Autor: Naed Sanabria del 1er año A de secundaria
Entre los muchos problemas que pueden surgir a raíz de experiencias traumáticas o de un escaso desarrollo emocional debido a la falta de cuidado parental, uno de los más relevantes es la desconexión emocional.
Esta desconexión puede ser tanto una consecuencia como una respuesta a situaciones de alto estrés, la ausencia de apoyo por parte de los cuidadores, la falta de contención psicológica o la vivencia de traumas profundos. Estas experiencias dejan huellas emocionales significativas, afectando la forma en que la persona se relaciona consigo misma y con los demás.
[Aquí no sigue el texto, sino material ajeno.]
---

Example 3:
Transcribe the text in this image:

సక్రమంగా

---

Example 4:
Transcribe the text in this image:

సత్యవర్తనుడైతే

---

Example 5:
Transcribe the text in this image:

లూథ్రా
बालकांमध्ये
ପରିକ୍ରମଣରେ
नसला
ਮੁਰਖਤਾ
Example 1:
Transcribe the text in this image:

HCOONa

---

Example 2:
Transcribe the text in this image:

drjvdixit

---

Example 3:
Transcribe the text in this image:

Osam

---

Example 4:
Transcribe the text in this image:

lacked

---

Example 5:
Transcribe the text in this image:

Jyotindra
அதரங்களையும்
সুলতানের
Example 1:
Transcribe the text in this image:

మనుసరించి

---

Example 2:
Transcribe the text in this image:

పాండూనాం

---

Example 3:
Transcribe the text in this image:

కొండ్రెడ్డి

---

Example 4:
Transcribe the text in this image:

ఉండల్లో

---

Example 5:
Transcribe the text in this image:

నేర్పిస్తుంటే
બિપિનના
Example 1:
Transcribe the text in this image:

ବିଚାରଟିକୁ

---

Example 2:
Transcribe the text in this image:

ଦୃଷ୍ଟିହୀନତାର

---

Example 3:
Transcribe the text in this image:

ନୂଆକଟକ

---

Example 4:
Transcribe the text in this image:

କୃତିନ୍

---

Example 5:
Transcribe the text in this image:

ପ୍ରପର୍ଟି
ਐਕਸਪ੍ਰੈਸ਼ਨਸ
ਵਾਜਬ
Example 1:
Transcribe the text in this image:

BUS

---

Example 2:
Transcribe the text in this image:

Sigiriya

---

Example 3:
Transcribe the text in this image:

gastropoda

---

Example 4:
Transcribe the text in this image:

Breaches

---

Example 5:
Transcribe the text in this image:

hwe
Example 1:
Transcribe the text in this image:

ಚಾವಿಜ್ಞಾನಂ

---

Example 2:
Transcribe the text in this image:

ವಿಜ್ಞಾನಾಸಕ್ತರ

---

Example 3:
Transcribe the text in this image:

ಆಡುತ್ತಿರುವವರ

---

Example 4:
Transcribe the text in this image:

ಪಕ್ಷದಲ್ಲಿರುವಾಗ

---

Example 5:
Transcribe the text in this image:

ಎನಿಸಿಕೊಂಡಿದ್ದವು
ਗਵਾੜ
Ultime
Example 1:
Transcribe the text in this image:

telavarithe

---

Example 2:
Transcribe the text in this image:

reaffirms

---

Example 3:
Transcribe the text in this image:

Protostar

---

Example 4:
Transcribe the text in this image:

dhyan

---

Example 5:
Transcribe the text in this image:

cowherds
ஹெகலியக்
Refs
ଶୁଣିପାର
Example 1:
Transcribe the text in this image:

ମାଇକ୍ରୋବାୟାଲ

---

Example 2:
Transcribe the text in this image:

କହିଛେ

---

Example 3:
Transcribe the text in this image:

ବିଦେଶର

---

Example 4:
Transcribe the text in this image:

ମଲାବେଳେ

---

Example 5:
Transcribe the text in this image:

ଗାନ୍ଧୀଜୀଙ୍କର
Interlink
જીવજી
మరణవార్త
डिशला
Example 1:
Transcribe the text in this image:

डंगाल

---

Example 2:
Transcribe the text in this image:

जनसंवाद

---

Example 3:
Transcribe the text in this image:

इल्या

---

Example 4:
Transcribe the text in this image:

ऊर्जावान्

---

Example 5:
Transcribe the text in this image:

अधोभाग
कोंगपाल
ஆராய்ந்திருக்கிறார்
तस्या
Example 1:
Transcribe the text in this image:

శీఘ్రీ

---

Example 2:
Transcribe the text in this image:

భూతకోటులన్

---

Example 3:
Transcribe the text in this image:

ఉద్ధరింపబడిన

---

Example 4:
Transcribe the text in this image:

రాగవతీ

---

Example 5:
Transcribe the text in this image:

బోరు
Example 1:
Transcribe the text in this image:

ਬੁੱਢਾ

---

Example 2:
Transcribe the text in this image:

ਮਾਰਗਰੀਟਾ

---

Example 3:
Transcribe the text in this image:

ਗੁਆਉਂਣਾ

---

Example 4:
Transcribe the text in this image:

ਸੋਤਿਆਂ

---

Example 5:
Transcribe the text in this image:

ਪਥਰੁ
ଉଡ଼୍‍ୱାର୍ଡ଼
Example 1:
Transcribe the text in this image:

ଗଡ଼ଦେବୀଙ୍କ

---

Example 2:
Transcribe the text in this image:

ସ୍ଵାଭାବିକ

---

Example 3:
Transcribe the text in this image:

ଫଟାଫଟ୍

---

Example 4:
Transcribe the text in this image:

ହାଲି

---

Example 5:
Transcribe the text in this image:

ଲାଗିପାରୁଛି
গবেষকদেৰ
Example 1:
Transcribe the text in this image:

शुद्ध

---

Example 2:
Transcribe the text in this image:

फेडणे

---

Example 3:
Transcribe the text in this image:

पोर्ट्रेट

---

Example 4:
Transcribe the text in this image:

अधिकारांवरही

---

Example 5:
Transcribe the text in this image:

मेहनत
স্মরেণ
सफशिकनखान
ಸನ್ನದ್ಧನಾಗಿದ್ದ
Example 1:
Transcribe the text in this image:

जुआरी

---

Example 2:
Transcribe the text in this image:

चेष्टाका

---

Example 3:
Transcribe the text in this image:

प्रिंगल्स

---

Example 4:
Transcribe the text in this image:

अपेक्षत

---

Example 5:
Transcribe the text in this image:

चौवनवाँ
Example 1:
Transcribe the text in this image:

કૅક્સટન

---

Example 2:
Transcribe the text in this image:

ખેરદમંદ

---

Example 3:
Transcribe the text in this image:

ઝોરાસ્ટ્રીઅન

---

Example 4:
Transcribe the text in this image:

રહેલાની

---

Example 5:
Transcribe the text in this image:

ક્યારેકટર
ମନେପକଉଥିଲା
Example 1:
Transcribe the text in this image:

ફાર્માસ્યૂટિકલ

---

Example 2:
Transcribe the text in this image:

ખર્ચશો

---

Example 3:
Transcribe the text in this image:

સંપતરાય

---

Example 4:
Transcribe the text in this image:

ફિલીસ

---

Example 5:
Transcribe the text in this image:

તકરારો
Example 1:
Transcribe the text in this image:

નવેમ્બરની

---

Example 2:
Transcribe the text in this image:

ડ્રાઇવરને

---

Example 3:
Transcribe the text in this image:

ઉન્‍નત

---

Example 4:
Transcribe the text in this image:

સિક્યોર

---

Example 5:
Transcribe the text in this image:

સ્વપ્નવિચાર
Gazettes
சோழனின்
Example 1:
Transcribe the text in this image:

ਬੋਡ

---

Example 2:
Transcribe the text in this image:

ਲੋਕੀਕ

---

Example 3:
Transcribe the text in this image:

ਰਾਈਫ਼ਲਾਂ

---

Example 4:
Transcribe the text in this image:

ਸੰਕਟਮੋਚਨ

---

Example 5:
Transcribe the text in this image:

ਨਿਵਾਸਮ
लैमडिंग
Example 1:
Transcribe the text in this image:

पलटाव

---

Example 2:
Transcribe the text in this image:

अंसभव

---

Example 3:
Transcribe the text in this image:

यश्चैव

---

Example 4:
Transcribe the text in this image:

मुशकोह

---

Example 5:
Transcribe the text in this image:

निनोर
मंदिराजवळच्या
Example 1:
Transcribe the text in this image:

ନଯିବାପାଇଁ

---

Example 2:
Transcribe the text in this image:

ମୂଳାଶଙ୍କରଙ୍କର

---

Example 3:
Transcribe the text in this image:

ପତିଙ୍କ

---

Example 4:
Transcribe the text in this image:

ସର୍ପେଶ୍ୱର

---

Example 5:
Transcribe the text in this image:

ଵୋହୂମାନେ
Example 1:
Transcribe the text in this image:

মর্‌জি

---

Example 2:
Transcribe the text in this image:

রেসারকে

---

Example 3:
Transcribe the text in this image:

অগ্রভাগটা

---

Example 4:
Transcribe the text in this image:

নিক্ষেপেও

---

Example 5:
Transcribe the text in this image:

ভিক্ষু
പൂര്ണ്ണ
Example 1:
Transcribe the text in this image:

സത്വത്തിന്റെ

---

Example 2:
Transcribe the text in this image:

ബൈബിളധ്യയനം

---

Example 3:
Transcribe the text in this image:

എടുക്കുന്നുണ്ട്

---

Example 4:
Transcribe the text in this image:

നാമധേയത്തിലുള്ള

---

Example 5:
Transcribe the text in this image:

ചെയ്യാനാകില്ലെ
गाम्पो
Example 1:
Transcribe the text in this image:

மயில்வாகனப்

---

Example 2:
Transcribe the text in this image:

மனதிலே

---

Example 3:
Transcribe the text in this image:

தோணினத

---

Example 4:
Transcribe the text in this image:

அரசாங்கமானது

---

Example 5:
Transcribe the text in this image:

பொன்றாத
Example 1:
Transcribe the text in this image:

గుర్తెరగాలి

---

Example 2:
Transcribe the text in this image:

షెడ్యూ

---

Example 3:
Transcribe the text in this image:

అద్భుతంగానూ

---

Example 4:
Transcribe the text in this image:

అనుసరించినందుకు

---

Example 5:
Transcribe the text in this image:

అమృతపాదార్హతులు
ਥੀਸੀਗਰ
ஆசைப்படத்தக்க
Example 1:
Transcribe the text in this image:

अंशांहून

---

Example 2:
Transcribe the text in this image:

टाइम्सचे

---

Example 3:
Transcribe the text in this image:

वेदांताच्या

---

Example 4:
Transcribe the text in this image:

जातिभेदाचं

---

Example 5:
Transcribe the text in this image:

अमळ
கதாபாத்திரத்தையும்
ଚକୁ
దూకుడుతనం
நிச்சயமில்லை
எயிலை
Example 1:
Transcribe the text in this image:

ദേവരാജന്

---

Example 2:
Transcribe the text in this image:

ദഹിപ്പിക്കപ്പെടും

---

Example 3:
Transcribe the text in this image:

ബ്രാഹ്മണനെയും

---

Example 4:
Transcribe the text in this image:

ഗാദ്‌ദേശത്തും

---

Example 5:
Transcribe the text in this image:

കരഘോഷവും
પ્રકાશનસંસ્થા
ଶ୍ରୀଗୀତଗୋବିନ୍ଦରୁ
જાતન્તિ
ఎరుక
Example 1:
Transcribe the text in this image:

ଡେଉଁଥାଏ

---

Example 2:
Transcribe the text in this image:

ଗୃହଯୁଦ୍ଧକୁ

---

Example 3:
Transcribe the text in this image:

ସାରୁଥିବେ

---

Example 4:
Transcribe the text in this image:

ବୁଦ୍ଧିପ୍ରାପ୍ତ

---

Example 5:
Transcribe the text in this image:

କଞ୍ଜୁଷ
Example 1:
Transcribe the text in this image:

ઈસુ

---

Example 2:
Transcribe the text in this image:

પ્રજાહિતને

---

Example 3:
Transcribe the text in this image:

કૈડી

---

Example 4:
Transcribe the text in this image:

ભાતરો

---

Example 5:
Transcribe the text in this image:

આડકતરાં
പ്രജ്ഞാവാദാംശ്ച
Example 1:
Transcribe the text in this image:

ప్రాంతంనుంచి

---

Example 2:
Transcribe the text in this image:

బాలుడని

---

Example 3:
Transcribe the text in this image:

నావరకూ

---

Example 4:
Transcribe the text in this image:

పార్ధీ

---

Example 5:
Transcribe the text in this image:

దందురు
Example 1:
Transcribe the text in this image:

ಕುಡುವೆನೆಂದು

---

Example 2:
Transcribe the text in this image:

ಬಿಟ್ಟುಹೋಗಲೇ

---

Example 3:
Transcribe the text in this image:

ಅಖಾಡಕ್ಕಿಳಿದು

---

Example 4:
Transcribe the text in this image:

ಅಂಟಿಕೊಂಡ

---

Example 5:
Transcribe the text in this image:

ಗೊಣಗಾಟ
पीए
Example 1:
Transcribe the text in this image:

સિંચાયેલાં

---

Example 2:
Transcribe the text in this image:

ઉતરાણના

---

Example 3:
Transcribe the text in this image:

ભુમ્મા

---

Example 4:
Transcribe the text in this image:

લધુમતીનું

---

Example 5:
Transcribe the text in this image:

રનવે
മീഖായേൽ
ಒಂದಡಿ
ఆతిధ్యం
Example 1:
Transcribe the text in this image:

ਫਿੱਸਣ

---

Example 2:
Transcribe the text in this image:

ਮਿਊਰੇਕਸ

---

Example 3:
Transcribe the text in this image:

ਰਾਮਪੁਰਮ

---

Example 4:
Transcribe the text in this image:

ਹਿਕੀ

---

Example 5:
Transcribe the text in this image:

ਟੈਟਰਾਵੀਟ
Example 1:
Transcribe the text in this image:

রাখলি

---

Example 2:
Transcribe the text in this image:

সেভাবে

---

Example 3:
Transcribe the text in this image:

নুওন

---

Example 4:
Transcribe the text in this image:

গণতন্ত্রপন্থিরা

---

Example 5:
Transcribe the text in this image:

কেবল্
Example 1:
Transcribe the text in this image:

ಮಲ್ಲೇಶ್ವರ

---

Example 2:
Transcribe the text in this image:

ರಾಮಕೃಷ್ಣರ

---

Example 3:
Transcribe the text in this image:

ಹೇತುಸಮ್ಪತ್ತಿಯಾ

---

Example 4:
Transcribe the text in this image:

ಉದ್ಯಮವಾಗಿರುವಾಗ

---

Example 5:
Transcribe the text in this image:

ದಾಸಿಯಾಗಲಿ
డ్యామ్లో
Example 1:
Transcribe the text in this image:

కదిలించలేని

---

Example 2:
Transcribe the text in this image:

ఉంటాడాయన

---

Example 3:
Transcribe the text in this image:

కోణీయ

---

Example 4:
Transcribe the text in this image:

En muchos casos, esta desconexión se convierte en una especie de escudo protector frente al dolor emocional. Sin embargo, también puede llevar a reprimir lo que se siente, mostrar apatía, desarrollar insensibilidad hacia los demás, experimentar una notable falta de energía o motivación, evitar tanto dar como recibir afecto, y mantenerse al margen de las relaciones sociales o de situaciones que impliquen conexión emocional.
Aunque la desconexión emocional puede parecer una solución favorable a corto plazo —ya que evita comportamientos autodestructivos y ayuda a mantener cierta estabilidad— también puede traer consecuencias negativas si se prolonga en el tiempo. Reprimir los sentimientos, no expresar lo que nos afecta por miedo al "qué dirán", o negar nuestras emociones puede generar aislamiento, pérdida de identidad, baja autoestima y una dependencia excesiva de las opiniones ajenas.
Por ello, es fundamental buscar ayuda. Acudir a un psicólogo, hablar con personas de confianza o, si ninguna de estas opciones está disponible, escribir lo que sientes y piensas puede ser una forma valiosa de desahogarte y comenzar a sanar. Expresar lo que llevas dentro —aunque sea en papel— puede ayudarte a liberarte emocionalmente y a entenderte mejor.
Recuerda: siempre hay una salida. No estás solo. Nuestra institución cuenta con apoyo emocional, y esta nota no sería posible sin el acompañamiento de Luis Norberto Mascaro Palma, quien está dispuesto a brindarte un espacio de comprensión y un hombro donde apoyarte cuando más lo necesites.